• Instructions for the task: Exact copies of all the records are to be printed.

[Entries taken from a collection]
--- START ---

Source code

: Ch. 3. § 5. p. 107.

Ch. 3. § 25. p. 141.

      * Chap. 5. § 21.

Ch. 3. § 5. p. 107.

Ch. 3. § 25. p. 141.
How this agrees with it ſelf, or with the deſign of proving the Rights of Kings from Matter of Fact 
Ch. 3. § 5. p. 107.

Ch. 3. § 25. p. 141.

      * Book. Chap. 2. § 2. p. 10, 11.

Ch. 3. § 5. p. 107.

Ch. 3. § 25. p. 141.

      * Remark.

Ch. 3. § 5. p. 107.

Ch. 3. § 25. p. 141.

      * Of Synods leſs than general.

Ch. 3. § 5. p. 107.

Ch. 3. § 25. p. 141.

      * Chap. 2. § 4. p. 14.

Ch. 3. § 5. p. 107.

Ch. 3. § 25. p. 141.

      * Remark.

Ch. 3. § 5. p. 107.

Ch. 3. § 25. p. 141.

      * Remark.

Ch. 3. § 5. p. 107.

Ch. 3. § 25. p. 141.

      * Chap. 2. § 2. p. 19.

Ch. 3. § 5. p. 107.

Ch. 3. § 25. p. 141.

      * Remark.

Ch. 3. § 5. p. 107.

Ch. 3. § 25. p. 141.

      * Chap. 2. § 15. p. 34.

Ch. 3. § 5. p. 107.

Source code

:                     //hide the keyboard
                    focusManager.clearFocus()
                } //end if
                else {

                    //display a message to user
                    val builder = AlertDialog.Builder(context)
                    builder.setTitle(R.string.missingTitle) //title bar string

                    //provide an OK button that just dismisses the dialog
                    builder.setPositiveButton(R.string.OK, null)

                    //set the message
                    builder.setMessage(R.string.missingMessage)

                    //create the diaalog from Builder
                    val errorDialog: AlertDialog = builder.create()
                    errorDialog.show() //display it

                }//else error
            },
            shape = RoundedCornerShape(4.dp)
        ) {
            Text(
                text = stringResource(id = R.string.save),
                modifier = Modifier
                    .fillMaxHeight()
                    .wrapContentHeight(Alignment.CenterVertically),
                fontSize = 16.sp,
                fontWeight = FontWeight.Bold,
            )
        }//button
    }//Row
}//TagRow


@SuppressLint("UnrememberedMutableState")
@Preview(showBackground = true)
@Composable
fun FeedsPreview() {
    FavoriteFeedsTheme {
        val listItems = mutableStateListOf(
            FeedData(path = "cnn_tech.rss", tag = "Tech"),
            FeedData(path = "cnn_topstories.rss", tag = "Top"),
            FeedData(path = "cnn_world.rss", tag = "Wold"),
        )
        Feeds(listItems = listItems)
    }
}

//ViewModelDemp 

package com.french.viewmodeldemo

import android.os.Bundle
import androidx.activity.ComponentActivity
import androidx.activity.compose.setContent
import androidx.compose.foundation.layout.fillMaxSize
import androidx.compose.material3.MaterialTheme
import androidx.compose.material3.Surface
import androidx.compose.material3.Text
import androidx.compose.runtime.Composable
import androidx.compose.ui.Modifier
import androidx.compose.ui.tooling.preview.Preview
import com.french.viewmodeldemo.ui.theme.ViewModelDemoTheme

--- END ---

• Answer for the task:
Source code

: Ch. 3. § 5. p. 107.

Ch. 3. § 25. p. 141.

      * Chap. 5. § 21.

Ch. 3. § 5. p. 107.

Ch. 3. § 25. p. 141.
How this agrees with it ſelf, or with the deſign of proving the Rights of Kings from Matter of Fact 
Ch. 3. § 5. p. 107.

Ch. 3. § 25. p. 141.

      * Book. Chap. 2. § 2. p. 10, 11.

Ch. 3. § 5. p. 107.

Ch. 3. § 25. p. 141.

      * Remark.

Ch. 3. § 5. p. 107.

Ch. 3. § 25. p. 141.

      * Of Synods leſs than general.

Ch. 3. § 5. p. 107.

Ch. 3. § 25. p. 141.

      * Chap. 2. § 4. p. 14.

Ch. 3. § 5. p. 107.

Ch. 3. § 25. p. 141.

      * Remark.

Ch. 3. § 5. p. 107.

Ch. 3. § 25. p. 141.

      * Remark.

Ch. 3. § 5. p. 107.

Ch. 3. § 25. p. 141.

      * Chap. 2. § 2. p. 19.

Ch. 3. § 5. p. 107.

Ch. 3. § 25. p. 141.

      * Remark.

Ch. 3. § 5. p. 107.

Ch. 3. § 25. p. 141.

      * Chap. 2. § 15. p. 34.

Ch. 3. § 5. p. 107.

Source code

:                     //hide the keyboard
                    focusManager.clearFocus()
                } //end if
                else {

                    //display a message to user
                    val builder = AlertDialog.Builder(context)
                    builder.setTitle(R.string.missingTitle) //title bar string

                    //provide an OK button that just dismisses the dialog
                    builder.setPositiveButton(R.string.OK, null)

                    //set the message
                    builder.setMessage(R.string.missingMessage)

                    //create the diaalog from Builder
                    val errorDialog: AlertDialog = builder.create()
                    errorDialog.show() //display it

                }//else error
            },
            shape = RoundedCornerShape(4.dp)
        ) {
            Text(
                text = stringResource(id = R.string.save),
                modifier = Modifier
                    .fillMaxHeight()
                    .wrapContentHeight(Alignment.CenterVertically),
                fontSize = 16.sp,
                fontWeight = FontWeight.Bold,
            )
        }//button
    }//Row
}//TagRow


@SuppressLint("UnrememberedMutableState")
@Preview(showBackground = true)
@Composable
fun FeedsPreview() {
    FavoriteFeedsTheme {
        val listItems = mutableStateListOf(
            FeedData(path = "cnn_tech.rss", tag = "Tech"),
            FeedData(path = "cnn_topstories.rss", tag = "Top"),
            FeedData(path = "cnn_world.rss", tag = "Wold"),
        )
        Feeds(listItems = listItems)
    }
}

//ViewModelDemp 

package com.french.viewmodeldemo

import android.os.Bundle
import androidx.activity.ComponentActivity
import androidx.activity.compose.setContent
import androidx.compose.foundation.layout.fillMaxSize
import androidx.compose.material3.MaterialTheme
import androidx.compose.material3.Surface
import androidx.compose.material3.Text
import androidx.compose.runtime.Composable
import androidx.compose.ui.Modifier
import androidx.compose.ui.tooling.preview.Preview
import com.french.viewmodeldemo.ui.theme.ViewModelDemoTheme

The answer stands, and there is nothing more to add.